Are sermons (most of them anyway) a waste of time? a misuse of resources? a wrong-headed prioritization of effort?
This comment is tantamount to heresy because the ministers I know tend to mark time in terms of sermons. Service to a church is marked in terms of sermons per year. I know from experience that sermon preparation is the largest single use of time in a preaching week. To get a substitute for Sunday worship is to “get some one to preach for me.” Being a good preacher is as close as the ministry has to sex appeal. (OK: some ministers do bank on sex appeal, but I’d rather not think about it.) And even this is resented. I can’t count the times I’ve heard an exasperated preacher complain that his or her congregation wants entertainment without controversy, and certainly no room for growth or change, all protests for the goods notwithstanding.
Lay-led congregations are not only not immune to this phenomenon, but are particularly vulnerable. (Even if the term talk or program is used in lieu of sermon.) The constant battle is “who can we get ?”: the net result is hundreds of otherwise underappreciated junior college professors getting a hearing on their pet topic (alien abduction? genetically modified food? Laplanders?) before a polite congregation of ten or twelve or twenty.

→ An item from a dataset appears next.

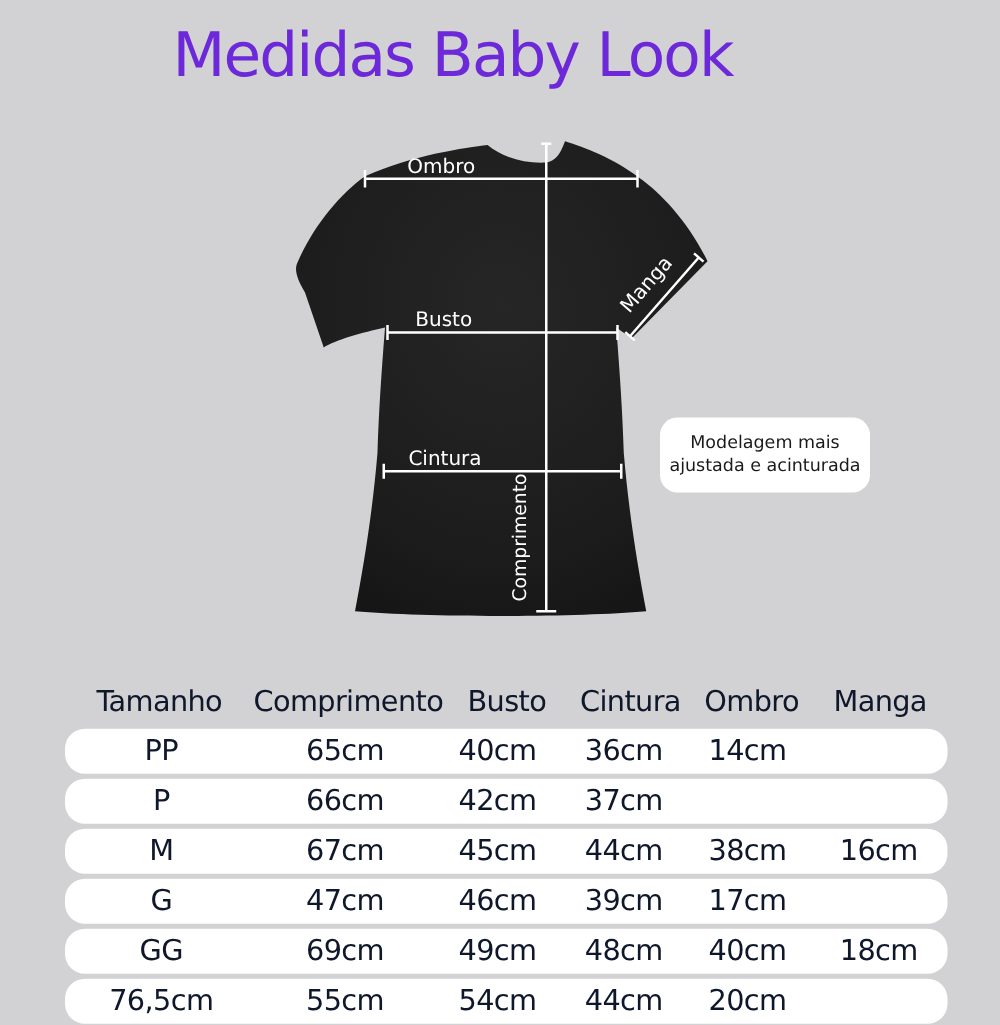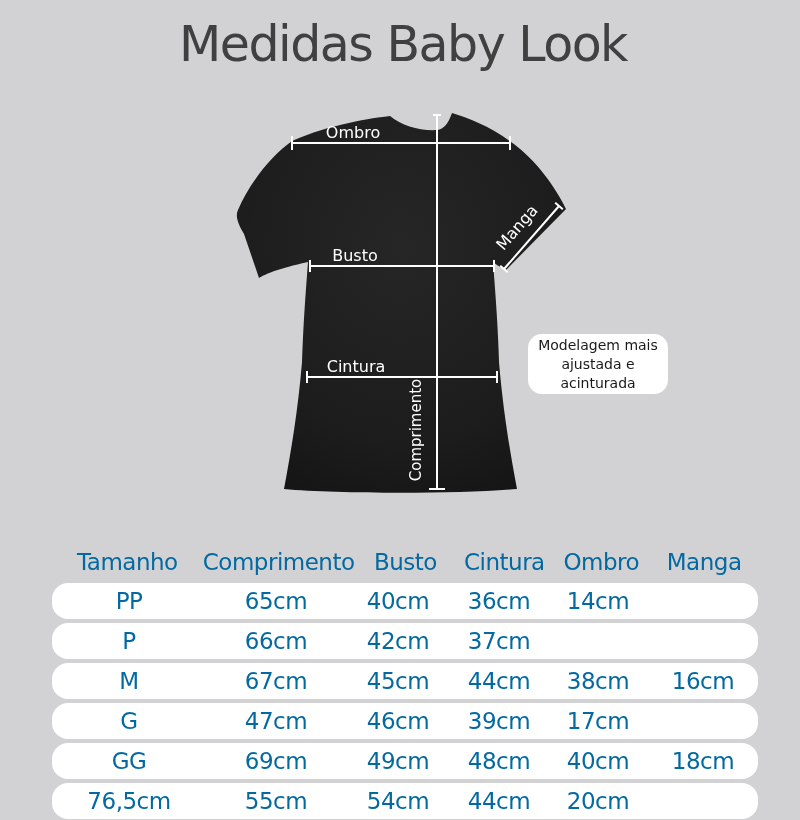"Medidas Baby Look" .title { color: #404040 -> #6d28d9; margin-left: 41px -> none }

The idea of the every-Sunday sermon strikes me a little odd, or at least the every-Sunday original sermon. It is a waste of resources. The Elizabethan Church of England recognized this, or at least the possibility of a shortage, and appointed a book of homilies approved for reading in worship. (Homily 3: “Of the salvation of all mankind” – I wonder how it turns out?) You can find references – either articles of canon law or the actual sermons – online where this practice is continued among the Anglicans and even (in these priest-short days) Roman Catholic churches. A variation on the theme is pulpit swapping, now so badly in decline, that allowed a preacher to get two or three hearings out of a single subject. In our own fellowship, the Church of the Larger Fellowship is a common go-to resource for a sermon that can be transplanted into a setting without a regular preacher. After all, if people don’t change much from week to week (or even century to century) why should we assume a soul needs to hear fifty-new never-heard-before sermons a year?
Now, if only this practice can be encouraged, both as a means of assisting the smallest churches (of whatever denomination) but also as an incentive to improve preaching among those (myself included) who could take more time to craft original sermons, or who could realistically take on a tentmaking ministry, sure in the knowledge that every Saturday night wasn’t another opportunity to fail.

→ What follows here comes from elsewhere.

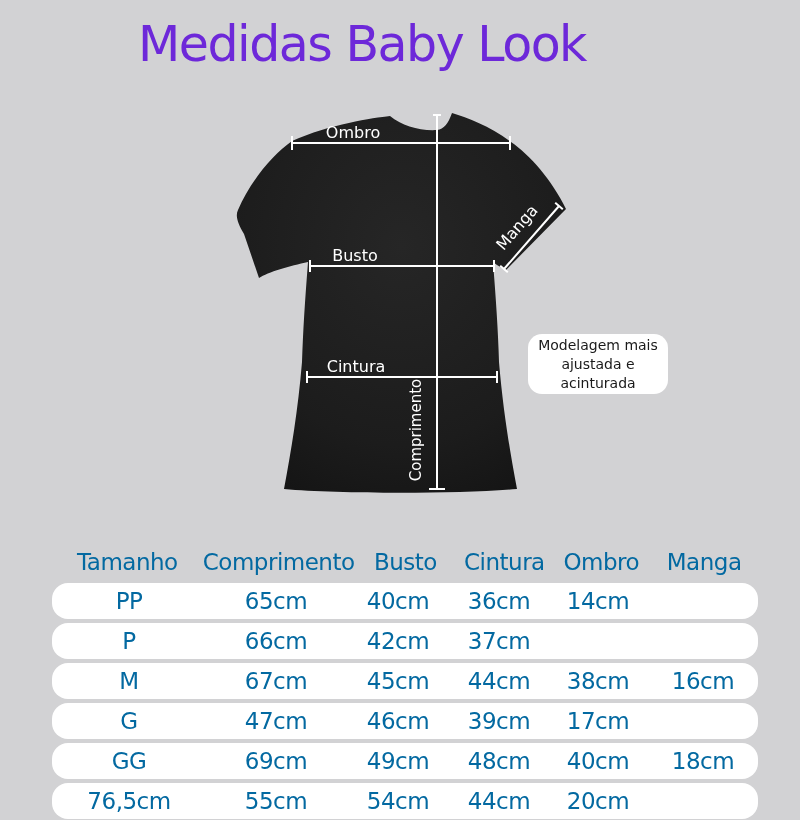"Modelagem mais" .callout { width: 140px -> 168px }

Now, for this idea to take hold we would need to modify our attitude toward sermons, train “re-preachers,” and provide an adequate licencing mechanism. But all of these are do-able, and ought to be considered.
Scott – If we are going to shift our preaching emphasis, we also have to shift the methods of our worship. The hymn-sandwich that encloses the sermon would need to be replaced with something that is either more liturgical (like Episcopalian worship), or more meditative (like Quaker unprogrammed worship). Both shift the emphasis away from preaching to either ancient rituals of shared prayer, readings, and communion; or to shared waiting in silence on the Holy Spirit. Either would require some shifting in the way UU’s think about the spirituality of public worship. We would need to shift away from worship as a time of mostly learning what the preacher teaches.